Bombings of Baghdad pet markets? That rings a bell... Paragraph six:
U.S. and Iraqi officials blamed al-Qaida for the bombings and said the bombers were two mentally disabled women strapped with remote-control explosives and apparently did not know they were being used. Iraqi officials put the death toll at 99 in both attacks.

Hmm... maybe there's a connection between paragraphs one and six? The AP doesn't say.
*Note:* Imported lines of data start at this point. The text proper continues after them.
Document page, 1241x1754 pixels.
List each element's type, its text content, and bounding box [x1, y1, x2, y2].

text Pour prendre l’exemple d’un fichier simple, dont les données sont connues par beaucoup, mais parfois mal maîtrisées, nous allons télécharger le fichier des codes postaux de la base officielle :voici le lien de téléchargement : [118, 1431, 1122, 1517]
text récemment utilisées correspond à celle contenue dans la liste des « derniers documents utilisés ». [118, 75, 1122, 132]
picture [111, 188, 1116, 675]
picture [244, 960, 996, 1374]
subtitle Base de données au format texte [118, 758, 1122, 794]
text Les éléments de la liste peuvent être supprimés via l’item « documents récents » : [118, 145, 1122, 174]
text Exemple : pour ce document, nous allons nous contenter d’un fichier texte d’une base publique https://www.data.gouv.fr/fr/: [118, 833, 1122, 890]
The next paragraph is the final one:

The U.S. military later expressed concern that al-Qaida was increasingly turning to women and children as suicide bombers to get around stepped up security measures.

Well, that's an odd little article, isn't it... Fortunately, a Times of London reporter (article reproduced in a Canadian newspaper) manages to write a proper lede:
BAGHDAD — The acting director of a Baghdad psychiatric hospital has been arrested on suspicion of supplying al-Qaida in Iraq with the mentally impaired women it used to blow up two crowded animal markets in the city on Feb. 1, killing about 100 people.

Reuters buries it in paragraph nine of eleven, under the headline "U.S. Raids Iraq Psychiatric Hospital Over Attacks." CNN does a better job under the headline "U.S. Probes Hospital Link to Bombings," using the "supply patient information" line in the first paragraph and connecting it to the bombings in the second. They also offer the context that the previous administrator had been "gunned down" in December, but do not explicitly say the new director is suspected of "supplying" the women to Al Qaeda.

Just another example of "professional" journalism, I suppose.